*Goal of the exercise:*
Look through the records below for the line with "Curso | Instituição". Return that line and each one after it up to and including the line with "fra engelsk og", exactly.

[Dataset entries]
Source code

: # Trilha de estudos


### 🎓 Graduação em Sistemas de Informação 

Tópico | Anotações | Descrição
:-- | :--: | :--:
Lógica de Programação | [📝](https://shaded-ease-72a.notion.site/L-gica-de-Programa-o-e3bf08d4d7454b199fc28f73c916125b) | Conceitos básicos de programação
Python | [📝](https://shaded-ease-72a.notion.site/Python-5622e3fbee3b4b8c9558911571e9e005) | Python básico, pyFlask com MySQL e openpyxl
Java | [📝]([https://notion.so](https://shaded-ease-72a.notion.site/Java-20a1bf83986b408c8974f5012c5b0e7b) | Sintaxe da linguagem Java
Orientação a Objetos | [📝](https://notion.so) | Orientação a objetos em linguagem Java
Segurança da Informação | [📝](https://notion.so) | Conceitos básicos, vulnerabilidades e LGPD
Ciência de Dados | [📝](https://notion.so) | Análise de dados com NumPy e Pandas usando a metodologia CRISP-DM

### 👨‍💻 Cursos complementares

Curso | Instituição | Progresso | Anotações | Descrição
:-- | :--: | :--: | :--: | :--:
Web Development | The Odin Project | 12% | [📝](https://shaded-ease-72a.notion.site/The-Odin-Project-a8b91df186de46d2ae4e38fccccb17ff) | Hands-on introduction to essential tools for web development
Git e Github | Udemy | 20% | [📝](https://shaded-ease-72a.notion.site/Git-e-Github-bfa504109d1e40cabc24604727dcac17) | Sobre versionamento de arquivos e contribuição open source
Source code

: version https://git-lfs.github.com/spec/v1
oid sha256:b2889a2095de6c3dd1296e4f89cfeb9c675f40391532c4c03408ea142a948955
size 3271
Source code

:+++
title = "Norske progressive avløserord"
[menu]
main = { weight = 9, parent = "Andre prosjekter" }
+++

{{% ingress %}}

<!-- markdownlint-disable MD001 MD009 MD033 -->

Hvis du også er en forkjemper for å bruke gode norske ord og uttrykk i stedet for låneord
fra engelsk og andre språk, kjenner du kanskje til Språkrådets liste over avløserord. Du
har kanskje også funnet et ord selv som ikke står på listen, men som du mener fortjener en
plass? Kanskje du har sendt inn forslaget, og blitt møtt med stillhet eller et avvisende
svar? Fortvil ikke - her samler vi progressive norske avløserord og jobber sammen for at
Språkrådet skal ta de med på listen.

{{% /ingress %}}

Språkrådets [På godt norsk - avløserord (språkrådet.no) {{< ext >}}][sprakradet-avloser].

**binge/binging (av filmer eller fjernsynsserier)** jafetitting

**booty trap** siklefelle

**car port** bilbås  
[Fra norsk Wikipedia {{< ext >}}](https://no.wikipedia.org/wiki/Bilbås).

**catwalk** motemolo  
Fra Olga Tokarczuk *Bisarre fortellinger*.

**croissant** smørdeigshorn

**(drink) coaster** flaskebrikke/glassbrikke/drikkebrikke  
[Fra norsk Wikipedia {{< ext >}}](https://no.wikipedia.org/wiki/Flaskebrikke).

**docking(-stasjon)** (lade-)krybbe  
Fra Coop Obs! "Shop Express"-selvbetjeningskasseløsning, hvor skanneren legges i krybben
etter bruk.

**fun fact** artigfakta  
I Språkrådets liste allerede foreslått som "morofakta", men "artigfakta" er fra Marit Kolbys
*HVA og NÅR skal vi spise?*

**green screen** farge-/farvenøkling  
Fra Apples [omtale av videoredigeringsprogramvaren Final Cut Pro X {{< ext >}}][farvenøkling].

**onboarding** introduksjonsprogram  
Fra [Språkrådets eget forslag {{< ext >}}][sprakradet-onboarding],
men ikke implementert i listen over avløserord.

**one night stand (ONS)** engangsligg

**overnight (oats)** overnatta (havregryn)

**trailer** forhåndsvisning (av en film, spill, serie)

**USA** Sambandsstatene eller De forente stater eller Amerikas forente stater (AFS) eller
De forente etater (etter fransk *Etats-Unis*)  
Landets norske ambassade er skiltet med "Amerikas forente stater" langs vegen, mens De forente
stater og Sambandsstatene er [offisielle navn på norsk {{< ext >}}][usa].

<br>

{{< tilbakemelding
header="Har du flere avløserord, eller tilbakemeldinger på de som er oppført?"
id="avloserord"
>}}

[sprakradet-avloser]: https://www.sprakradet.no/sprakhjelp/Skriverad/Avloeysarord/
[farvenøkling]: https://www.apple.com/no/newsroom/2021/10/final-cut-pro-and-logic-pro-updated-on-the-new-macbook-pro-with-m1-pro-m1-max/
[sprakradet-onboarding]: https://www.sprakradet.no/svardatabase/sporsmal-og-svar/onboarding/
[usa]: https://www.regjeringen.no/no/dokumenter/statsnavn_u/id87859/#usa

*Solution to the problem:*
Curso | Instituição | Progresso | Anotações | Descrição
:-- | :--: | :--: | :--: | :--:
Web Development | The Odin Project | 12% | [📝](https://shaded-ease-72a.notion.site/The-Odin-Project-a8b91df186de46d2ae4e38fccccb17ff) | Hands-on introduction to essential tools for web development
Git e Github | Udemy | 20% | [📝](https://shaded-ease-72a.notion.site/Git-e-Github-bfa504109d1e40cabc24604727dcac17) | Sobre versionamento de arquivos e contribuição open source
Source code

: version https://git-lfs.github.com/spec/v1
oid sha256:b2889a2095de6c3dd1296e4f89cfeb9c675f40391532c4c03408ea142a948955
size 3271
Source code

:+++
title = "Norske progressive avløserord"
[menu]
main = { weight = 9, parent = "Andre prosjekter" }
+++

{{% ingress %}}

<!-- markdownlint-disable MD001 MD009 MD033 -->

Hvis du også er en forkjemper for å bruke gode norske ord og uttrykk i stedet for låneord
fra engelsk og andre språk, kjenner du kanskje til Språkrådets liste over avløserord. Du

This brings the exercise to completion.